-- YOUR GOAL --
Please give back word for word the lines of the material below between the line containing "portal. The first" and the line containing "beginning of the", inclusive.
'''
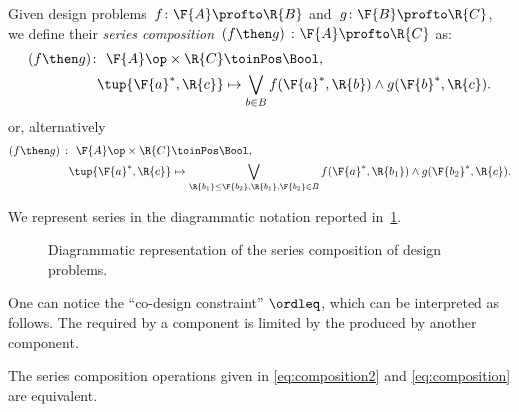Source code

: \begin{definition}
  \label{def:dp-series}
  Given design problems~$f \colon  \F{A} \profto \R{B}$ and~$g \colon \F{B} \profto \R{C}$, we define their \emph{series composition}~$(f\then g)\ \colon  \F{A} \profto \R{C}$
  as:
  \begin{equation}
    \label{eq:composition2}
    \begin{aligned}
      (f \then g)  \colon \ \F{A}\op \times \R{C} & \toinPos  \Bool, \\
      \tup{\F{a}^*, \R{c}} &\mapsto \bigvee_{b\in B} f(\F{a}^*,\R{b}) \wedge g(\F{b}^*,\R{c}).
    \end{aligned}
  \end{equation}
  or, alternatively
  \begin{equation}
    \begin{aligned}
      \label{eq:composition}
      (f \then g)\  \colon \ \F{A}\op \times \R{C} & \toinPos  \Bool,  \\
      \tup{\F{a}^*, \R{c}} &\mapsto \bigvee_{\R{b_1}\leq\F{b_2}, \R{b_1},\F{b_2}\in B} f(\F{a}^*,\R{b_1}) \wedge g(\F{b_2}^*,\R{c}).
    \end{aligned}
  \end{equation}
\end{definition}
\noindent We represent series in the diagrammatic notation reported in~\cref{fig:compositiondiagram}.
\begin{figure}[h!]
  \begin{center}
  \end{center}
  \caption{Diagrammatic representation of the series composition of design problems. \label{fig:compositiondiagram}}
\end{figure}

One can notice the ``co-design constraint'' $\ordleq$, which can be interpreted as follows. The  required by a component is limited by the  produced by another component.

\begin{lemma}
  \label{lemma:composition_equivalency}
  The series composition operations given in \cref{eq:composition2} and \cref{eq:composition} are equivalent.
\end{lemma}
'''
'''
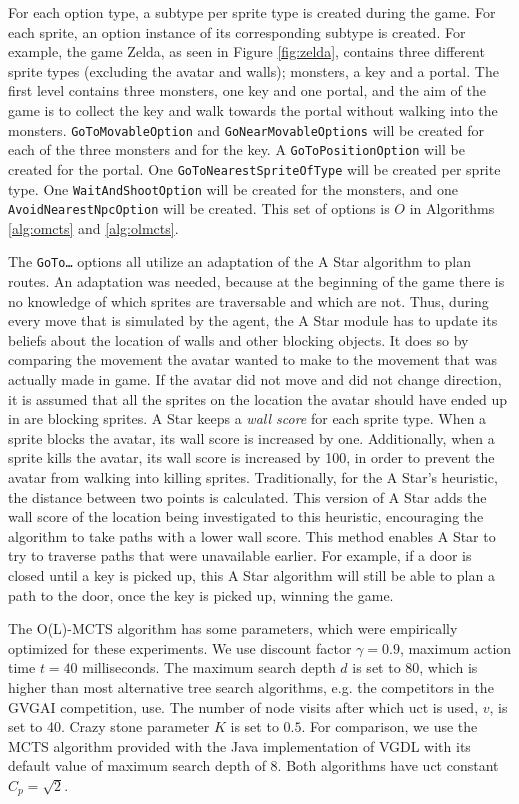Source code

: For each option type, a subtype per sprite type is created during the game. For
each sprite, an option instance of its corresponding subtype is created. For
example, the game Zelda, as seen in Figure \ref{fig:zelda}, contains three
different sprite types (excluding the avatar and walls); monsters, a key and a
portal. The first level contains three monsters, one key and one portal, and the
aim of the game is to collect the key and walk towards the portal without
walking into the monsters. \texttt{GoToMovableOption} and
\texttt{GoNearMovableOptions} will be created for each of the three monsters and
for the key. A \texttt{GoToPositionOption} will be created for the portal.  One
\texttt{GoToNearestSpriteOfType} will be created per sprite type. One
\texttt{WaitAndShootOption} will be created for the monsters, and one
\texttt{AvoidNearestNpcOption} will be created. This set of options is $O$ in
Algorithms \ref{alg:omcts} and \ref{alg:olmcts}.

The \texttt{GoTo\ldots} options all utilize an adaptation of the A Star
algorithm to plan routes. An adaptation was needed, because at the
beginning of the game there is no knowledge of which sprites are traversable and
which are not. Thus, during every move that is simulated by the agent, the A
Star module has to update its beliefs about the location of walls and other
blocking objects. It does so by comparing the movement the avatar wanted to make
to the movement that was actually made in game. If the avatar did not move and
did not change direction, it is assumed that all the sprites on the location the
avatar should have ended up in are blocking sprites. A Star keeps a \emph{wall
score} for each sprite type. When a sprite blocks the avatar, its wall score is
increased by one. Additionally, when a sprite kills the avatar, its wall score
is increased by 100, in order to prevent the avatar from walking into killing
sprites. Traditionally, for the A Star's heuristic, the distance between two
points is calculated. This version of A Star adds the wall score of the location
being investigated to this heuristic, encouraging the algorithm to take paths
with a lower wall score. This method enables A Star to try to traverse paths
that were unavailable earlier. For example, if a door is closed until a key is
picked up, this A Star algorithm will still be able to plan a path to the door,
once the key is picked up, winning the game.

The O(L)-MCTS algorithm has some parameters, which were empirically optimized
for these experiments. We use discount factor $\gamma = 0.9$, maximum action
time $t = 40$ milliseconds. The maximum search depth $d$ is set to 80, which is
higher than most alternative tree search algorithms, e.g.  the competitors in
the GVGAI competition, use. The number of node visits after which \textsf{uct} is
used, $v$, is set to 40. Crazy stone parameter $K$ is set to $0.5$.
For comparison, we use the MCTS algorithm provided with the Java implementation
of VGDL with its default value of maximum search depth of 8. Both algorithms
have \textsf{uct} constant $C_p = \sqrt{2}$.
'''
'''
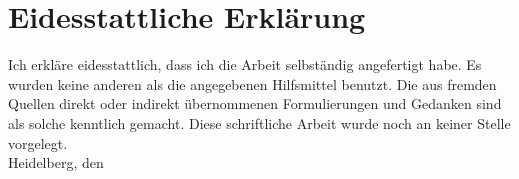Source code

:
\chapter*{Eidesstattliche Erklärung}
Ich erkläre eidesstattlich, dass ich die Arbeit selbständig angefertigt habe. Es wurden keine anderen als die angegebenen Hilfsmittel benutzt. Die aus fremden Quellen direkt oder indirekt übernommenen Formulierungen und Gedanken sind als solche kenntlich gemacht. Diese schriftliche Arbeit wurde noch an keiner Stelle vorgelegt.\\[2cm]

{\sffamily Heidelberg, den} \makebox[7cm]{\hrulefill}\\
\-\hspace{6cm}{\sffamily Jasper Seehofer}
'''
-- SOLUTION FOR THIS TASK --
portal. The first level contains three monsters, one key and one portal, and the
aim of the game is to collect the key and walk towards the portal without
walking into the monsters. \texttt{GoToMovableOption} and
\texttt{GoNearMovableOptions} will be created for each of the three monsters and
for the key. A \texttt{GoToPositionOption} will be created for the portal.  One
\texttt{GoToNearestSpriteOfType} will be created per sprite type. One
\texttt{WaitAndShootOption} will be created for the monsters, and one
\texttt{AvoidNearestNpcOption} will be created. This set of options is $O$ in
Algorithms \ref{alg:omcts} and \ref{alg:olmcts}.

The \texttt{GoTo\ldots} options all utilize an adaptation of the A Star
algorithm to plan routes. An adaptation was needed, because at the
beginning of the game there is no knowledge of which sprites are traversable and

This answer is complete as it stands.